Creating the outpatient transplant center was his idea.
”I certainly would have never dreamt to become one of the first patients of this unit when we planned it together but certainly I am glad we have it because I will enjoy the advantages of this approach and be able to go home in the evening,” he said.
Standard bone marrow transplants usually involve a hospital stay of one to two months because the intense chemotherapy weakens the immune system.
But Dr. Schuening says studies show for patients who are healthy enough to receive outpatient care, it is a better alternative.
”There have been studies showing there is no difference in outcome so treating the patient as an inpatient or an outpatient does not in any way negatively impact the outcome and certainly it improves patient satisfaction,” Schuening said.

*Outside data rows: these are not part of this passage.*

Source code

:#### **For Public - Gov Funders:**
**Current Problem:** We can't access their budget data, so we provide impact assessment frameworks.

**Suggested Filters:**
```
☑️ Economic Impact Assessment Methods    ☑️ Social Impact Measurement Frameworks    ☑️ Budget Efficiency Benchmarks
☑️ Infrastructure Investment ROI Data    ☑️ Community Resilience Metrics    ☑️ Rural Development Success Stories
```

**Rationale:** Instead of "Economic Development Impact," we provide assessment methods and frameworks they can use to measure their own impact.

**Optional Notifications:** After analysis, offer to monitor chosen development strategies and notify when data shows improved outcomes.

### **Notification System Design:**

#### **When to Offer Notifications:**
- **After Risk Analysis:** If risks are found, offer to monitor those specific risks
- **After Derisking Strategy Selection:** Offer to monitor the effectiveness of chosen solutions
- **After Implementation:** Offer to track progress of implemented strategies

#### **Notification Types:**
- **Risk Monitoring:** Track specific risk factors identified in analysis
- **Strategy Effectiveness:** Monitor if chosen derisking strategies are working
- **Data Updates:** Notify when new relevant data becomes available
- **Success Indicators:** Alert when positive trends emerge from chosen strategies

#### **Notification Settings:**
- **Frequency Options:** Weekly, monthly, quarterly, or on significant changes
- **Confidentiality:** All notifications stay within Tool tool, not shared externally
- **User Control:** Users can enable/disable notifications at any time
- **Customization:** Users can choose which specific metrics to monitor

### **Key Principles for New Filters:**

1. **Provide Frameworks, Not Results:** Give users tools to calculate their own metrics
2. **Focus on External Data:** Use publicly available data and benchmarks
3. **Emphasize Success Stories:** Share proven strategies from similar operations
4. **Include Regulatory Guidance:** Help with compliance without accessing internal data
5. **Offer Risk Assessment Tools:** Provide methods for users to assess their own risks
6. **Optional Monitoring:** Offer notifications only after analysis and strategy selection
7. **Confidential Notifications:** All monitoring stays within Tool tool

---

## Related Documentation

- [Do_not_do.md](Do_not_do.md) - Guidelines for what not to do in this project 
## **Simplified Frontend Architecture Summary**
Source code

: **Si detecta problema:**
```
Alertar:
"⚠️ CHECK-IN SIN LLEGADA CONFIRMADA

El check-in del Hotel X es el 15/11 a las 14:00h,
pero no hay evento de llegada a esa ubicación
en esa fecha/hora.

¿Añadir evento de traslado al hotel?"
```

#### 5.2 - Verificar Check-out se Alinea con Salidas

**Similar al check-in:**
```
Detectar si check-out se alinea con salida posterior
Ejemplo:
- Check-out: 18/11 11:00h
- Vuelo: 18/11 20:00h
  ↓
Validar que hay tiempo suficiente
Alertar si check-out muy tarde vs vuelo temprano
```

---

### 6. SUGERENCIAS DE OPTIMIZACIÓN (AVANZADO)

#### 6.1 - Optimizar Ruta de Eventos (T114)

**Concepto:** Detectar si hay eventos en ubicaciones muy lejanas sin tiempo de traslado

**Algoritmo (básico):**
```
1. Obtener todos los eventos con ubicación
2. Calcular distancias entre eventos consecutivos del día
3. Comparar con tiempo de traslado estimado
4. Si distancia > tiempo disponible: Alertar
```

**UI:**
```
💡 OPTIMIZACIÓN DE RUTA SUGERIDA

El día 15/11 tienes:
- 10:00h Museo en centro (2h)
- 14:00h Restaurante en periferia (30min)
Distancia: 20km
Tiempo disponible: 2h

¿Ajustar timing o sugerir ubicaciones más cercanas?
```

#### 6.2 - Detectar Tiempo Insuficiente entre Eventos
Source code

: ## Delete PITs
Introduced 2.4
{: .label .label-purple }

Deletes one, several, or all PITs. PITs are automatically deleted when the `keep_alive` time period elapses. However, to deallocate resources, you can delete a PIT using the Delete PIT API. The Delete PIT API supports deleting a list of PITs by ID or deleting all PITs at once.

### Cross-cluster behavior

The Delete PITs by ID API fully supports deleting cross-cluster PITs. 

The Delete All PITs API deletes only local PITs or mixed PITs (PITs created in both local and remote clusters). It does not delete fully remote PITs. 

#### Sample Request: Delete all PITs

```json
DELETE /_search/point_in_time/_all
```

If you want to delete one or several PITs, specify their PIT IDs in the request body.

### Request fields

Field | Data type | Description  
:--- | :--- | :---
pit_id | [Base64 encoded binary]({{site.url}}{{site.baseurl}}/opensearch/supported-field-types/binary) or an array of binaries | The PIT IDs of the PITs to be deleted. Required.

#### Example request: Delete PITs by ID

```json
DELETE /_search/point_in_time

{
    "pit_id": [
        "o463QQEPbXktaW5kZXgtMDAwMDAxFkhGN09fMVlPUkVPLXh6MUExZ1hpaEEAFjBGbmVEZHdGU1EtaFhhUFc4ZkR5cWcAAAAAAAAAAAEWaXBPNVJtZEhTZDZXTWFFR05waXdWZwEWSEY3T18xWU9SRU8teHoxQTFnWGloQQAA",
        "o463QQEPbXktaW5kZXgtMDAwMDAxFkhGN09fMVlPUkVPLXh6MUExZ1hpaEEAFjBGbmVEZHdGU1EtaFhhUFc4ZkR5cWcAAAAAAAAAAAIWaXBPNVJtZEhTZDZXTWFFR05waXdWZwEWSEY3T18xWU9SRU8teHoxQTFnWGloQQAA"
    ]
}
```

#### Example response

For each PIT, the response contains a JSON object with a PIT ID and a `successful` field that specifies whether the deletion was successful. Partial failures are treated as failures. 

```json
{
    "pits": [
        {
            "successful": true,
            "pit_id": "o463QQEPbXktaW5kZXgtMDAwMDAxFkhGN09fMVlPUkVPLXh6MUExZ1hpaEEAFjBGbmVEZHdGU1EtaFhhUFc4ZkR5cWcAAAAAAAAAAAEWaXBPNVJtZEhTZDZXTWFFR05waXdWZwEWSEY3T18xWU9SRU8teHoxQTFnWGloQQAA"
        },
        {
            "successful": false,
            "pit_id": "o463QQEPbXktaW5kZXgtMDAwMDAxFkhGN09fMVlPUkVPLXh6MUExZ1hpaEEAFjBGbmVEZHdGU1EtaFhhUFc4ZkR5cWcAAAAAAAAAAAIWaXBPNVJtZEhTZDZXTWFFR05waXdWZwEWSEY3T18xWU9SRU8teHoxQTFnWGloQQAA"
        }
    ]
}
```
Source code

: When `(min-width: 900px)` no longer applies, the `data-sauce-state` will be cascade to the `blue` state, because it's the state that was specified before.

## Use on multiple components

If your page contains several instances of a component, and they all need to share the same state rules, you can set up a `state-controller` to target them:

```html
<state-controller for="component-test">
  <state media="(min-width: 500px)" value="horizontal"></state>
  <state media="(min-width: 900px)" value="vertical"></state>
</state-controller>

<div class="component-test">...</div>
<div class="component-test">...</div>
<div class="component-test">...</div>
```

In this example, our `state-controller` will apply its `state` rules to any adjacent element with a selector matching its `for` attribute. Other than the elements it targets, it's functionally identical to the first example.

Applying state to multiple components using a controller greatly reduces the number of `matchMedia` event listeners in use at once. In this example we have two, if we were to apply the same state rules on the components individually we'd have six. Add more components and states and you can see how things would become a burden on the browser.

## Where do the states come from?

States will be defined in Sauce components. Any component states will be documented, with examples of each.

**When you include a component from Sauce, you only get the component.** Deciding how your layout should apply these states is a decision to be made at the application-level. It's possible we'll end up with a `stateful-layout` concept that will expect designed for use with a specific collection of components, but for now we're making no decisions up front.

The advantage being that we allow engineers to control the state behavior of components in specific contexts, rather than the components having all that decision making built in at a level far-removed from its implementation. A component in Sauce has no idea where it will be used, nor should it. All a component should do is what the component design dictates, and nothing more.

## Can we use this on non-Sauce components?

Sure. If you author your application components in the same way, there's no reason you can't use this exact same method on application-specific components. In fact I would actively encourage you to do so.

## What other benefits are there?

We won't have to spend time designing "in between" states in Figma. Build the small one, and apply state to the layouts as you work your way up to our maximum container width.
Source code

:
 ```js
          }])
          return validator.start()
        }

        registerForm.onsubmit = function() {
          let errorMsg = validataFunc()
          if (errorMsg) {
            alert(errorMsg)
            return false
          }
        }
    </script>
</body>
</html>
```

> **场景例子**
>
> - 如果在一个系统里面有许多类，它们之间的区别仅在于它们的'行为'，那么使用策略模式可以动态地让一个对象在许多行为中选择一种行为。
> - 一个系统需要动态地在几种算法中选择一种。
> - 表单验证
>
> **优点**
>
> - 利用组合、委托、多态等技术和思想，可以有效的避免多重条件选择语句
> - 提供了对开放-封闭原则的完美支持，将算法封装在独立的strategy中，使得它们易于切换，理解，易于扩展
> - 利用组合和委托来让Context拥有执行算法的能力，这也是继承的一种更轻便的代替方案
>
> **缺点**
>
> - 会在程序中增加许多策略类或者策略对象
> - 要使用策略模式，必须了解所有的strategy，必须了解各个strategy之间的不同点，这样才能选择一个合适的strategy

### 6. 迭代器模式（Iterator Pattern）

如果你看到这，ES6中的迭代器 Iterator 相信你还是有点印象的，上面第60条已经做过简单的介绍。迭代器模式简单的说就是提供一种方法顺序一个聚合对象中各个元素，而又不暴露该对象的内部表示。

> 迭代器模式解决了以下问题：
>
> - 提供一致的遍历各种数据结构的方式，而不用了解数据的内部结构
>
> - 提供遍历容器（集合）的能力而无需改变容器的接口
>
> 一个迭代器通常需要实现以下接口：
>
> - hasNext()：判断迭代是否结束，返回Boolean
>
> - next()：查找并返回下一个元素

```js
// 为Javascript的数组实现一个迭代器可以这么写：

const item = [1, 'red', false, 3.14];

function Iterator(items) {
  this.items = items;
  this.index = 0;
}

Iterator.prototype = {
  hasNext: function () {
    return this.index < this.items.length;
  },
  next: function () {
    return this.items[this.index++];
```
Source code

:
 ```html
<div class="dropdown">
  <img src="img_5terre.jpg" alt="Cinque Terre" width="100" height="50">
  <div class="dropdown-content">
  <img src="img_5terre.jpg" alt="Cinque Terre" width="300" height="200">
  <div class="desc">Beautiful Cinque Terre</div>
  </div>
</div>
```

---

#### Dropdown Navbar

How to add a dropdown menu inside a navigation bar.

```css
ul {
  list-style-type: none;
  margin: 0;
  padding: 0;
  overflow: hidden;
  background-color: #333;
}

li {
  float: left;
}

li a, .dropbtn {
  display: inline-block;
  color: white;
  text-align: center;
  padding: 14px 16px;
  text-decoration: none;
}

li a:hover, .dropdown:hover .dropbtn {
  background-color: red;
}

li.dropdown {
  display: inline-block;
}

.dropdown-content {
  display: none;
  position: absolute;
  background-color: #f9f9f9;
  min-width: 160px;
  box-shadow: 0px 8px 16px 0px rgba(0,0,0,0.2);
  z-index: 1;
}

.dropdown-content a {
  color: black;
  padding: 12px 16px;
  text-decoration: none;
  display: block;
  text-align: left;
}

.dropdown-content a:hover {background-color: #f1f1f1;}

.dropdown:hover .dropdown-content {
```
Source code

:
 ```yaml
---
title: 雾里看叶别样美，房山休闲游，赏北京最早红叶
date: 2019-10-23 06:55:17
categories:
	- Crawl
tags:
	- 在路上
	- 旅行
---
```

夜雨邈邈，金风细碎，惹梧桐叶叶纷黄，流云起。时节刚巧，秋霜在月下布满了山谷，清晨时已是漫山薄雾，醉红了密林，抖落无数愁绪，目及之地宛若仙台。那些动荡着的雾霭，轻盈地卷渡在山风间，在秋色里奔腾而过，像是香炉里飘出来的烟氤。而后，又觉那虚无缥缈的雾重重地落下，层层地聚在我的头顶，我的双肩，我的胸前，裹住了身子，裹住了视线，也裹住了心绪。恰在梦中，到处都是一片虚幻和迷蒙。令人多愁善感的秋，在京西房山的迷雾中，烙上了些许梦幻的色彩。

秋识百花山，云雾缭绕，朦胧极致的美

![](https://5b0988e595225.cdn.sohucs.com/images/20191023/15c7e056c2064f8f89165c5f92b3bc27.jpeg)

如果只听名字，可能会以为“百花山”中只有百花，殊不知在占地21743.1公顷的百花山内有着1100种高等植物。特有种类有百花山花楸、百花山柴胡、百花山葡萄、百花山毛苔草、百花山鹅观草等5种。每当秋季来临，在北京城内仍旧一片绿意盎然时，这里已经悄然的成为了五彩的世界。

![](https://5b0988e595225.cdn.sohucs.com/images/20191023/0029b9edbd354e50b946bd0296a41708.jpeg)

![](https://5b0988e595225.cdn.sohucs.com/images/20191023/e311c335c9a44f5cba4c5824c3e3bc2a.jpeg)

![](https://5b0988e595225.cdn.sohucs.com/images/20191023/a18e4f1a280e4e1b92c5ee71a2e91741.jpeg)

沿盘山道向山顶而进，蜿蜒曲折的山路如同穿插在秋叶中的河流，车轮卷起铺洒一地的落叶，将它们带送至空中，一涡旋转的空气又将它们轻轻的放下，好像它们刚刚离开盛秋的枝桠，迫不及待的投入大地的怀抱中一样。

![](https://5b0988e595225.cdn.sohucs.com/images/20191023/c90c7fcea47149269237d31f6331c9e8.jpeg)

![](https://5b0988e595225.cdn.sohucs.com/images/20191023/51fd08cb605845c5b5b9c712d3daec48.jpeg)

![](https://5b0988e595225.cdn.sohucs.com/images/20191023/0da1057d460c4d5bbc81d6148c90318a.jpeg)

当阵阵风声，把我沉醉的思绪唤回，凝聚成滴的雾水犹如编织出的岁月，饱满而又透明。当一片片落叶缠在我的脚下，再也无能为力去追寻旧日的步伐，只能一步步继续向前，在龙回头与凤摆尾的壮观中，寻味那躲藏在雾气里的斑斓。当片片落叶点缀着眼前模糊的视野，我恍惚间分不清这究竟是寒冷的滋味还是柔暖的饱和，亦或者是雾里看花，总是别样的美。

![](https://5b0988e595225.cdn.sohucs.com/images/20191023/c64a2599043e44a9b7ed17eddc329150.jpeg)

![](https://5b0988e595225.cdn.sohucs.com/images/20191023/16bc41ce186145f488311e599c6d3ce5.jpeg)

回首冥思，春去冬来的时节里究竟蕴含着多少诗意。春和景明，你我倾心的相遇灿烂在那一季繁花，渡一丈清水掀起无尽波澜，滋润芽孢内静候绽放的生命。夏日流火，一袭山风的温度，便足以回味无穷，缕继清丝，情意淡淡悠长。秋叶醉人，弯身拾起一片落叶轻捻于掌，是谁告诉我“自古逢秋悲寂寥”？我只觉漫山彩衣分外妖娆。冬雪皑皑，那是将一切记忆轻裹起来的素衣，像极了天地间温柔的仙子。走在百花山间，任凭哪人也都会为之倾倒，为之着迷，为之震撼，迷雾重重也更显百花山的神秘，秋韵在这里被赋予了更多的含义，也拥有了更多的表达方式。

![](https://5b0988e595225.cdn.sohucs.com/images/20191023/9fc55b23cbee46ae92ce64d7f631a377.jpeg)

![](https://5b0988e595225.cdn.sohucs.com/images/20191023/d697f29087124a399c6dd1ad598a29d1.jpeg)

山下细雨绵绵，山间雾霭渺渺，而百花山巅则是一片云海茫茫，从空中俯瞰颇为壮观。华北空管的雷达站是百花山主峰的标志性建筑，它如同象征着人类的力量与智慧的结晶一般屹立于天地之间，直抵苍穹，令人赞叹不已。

Dr. Schuening believes his prognosis is good. And he should know.
And he also knows when he goes back to being a doctor, he can now offer his patients a new kind of therapy.
”I hopefully will be able to tell them there is hope, don`t give up fighting.”
Before coming to St. Louis last year, Dr. Schuening established an outpatient bone marrow transplant clinic at Vanderbuilt University Medical Center.
Dr. Scheuning hopes to be back to work part time in a week or so, before receiving another round of chemotherapy and then a bone marrow transplant.
As an outpatient.
“I get to experience the other side of the street so to speak.”